Written task:
Reproduce the first line of the entries that follow and each later line, word for word, ending with the one containing "Szanujemy Twoją prywatność.".

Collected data
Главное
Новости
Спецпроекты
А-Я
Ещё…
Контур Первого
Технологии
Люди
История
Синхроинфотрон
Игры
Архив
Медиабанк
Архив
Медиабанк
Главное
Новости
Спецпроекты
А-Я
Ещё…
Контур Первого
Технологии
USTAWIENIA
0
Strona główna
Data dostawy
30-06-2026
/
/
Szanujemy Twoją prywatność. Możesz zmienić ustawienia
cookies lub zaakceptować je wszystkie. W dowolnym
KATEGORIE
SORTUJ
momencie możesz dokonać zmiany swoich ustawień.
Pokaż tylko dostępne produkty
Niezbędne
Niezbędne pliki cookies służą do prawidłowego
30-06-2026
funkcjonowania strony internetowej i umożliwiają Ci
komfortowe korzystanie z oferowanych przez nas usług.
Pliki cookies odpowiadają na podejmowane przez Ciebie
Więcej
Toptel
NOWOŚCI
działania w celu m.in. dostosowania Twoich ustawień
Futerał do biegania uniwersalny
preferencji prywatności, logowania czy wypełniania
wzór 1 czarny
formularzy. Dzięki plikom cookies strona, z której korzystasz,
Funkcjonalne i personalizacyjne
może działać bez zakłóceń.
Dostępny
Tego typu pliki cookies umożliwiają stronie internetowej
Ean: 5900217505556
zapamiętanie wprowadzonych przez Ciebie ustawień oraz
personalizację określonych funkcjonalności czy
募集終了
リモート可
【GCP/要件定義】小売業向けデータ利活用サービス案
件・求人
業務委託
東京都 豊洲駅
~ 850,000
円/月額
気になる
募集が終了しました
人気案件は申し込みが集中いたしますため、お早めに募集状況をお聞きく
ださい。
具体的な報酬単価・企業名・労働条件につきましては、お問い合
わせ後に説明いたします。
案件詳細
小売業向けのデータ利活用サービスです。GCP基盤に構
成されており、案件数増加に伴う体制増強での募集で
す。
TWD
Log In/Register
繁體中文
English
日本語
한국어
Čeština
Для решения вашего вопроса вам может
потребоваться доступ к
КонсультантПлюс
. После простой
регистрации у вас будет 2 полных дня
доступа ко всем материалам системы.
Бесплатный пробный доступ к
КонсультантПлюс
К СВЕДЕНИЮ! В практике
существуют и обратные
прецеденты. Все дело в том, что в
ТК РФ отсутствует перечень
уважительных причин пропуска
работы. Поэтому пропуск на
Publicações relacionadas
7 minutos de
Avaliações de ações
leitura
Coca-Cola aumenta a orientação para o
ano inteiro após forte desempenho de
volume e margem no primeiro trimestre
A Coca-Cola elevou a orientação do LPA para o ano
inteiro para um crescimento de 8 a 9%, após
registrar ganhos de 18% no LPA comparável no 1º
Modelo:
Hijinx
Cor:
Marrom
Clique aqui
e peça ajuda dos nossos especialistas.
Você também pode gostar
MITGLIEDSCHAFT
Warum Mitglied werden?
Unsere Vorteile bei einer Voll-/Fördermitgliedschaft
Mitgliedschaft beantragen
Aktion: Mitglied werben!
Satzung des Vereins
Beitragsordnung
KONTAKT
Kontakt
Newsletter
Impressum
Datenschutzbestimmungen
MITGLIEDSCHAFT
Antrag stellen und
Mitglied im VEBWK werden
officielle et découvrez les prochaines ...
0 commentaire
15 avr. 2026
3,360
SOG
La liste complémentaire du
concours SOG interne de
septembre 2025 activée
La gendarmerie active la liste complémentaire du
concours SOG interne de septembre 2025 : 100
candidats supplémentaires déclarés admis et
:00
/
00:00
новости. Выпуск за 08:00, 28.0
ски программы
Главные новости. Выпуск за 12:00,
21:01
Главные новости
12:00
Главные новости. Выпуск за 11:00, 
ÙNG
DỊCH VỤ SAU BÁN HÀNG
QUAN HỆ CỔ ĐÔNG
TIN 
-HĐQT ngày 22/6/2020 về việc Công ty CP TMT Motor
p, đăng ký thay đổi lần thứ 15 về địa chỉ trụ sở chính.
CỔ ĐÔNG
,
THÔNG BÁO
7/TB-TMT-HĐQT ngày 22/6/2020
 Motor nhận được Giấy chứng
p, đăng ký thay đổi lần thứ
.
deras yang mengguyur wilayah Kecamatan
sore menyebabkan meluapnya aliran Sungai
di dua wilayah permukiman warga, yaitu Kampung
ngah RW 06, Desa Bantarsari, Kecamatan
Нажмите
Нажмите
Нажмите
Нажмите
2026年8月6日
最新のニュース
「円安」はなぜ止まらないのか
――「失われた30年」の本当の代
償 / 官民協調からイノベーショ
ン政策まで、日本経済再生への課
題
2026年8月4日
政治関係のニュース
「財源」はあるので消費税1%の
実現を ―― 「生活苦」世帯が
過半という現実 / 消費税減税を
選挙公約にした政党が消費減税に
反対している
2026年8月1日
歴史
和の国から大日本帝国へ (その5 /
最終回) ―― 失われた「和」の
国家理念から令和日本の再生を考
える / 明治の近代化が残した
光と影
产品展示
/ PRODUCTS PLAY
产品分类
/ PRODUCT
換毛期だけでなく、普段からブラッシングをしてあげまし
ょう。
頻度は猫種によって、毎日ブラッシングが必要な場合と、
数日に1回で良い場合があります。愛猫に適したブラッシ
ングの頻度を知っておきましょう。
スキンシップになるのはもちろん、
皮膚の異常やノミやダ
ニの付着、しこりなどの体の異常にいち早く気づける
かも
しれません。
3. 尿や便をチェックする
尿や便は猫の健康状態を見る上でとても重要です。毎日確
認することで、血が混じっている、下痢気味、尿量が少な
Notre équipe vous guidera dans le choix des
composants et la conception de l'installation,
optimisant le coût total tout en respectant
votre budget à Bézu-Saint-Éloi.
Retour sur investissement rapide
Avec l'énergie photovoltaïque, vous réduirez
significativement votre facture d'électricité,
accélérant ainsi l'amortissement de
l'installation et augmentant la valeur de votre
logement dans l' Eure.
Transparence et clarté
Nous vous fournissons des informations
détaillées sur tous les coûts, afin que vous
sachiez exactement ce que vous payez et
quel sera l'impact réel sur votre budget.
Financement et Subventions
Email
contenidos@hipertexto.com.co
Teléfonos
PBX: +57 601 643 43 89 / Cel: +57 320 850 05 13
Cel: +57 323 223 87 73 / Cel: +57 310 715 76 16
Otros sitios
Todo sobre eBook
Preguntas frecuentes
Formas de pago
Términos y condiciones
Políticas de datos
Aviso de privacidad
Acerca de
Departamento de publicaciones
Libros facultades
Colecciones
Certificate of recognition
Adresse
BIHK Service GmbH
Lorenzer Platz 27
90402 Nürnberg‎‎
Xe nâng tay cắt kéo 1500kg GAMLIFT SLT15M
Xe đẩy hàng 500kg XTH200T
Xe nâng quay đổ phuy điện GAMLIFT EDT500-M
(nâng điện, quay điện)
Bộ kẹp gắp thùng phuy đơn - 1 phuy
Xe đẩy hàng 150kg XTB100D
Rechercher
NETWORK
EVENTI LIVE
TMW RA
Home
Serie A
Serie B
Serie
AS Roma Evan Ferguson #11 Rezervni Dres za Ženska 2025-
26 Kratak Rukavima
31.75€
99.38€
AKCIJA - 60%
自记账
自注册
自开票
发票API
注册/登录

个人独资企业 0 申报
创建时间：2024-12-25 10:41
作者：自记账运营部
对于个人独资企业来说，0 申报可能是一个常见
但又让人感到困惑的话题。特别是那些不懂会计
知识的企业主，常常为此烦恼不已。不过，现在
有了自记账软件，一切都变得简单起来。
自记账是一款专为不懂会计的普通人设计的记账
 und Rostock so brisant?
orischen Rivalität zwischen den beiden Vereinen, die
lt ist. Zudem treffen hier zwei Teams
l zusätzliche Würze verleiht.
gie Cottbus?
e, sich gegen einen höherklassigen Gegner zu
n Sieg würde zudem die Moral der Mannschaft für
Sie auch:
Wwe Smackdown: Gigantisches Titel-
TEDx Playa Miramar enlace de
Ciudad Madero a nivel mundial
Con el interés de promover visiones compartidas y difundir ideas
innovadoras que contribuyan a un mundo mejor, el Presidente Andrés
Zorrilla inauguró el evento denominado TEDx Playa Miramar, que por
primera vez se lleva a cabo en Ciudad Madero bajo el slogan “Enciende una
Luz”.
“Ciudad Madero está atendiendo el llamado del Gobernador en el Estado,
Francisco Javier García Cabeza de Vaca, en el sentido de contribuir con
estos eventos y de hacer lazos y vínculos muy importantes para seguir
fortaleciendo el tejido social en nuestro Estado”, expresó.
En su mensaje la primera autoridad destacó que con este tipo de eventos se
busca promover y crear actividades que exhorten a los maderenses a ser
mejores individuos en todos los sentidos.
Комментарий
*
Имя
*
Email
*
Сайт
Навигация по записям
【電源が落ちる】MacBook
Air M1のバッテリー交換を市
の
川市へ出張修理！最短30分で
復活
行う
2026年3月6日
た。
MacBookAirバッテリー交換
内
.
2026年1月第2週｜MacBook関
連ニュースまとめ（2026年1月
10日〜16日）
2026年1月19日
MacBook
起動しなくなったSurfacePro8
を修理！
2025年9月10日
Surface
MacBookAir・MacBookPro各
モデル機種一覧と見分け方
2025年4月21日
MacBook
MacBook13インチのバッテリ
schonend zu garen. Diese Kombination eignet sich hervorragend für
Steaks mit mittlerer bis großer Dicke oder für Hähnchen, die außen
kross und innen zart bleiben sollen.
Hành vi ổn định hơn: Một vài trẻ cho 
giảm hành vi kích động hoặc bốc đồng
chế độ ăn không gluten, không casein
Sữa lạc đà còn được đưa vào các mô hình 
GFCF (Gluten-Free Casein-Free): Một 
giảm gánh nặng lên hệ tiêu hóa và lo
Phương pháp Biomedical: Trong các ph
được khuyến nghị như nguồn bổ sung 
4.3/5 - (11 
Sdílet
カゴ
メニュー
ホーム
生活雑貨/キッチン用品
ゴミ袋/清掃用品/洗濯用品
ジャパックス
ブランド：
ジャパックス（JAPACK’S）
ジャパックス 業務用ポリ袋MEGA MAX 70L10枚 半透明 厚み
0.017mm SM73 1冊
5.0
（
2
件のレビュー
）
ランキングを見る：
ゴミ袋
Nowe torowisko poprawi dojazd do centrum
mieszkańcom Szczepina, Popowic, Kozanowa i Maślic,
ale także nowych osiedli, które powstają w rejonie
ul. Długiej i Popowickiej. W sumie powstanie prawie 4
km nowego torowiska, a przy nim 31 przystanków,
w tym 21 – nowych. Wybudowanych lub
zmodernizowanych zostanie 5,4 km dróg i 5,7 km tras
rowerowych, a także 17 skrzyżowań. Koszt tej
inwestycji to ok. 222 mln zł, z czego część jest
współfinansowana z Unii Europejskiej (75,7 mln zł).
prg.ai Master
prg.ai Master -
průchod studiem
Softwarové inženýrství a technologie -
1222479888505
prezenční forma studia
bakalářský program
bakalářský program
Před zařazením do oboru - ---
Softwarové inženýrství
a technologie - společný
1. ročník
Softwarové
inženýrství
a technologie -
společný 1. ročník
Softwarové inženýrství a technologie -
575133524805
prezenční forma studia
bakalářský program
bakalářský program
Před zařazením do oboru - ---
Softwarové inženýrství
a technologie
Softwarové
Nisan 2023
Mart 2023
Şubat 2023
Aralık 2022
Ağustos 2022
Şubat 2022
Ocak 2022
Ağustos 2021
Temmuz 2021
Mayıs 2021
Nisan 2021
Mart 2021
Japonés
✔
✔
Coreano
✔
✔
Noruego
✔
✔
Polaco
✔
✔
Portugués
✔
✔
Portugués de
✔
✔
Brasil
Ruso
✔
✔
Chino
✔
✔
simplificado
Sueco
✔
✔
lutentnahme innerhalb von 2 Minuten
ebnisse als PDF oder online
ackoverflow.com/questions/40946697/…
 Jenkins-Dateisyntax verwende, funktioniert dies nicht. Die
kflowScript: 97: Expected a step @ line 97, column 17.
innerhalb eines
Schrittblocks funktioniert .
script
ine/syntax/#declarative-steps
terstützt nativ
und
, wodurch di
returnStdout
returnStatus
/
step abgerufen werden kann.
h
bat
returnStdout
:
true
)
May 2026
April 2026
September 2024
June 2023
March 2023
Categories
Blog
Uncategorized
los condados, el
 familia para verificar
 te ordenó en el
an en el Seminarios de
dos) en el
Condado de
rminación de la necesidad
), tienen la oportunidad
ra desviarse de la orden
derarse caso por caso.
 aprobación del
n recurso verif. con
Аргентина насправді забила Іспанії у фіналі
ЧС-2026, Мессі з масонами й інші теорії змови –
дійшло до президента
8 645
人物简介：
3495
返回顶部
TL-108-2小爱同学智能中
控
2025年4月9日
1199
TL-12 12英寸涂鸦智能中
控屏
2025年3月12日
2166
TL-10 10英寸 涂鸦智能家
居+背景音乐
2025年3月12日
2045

Exercise output:
Главное
Новости
Спецпроекты
А-Я
Ещё…
Контур Первого
Технологии
Люди
История
Синхроинфотрон
Игры
Архив
Медиабанк
Архив
Медиабанк
Главное
Новости
Спецпроекты
А-Я
Ещё…
Контур Первого
Технологии
USTAWIENIA
0
Strona główna
Data dostawy
30-06-2026
/
/
Szanujemy Twoją prywatność. Możesz zmienić ustawienia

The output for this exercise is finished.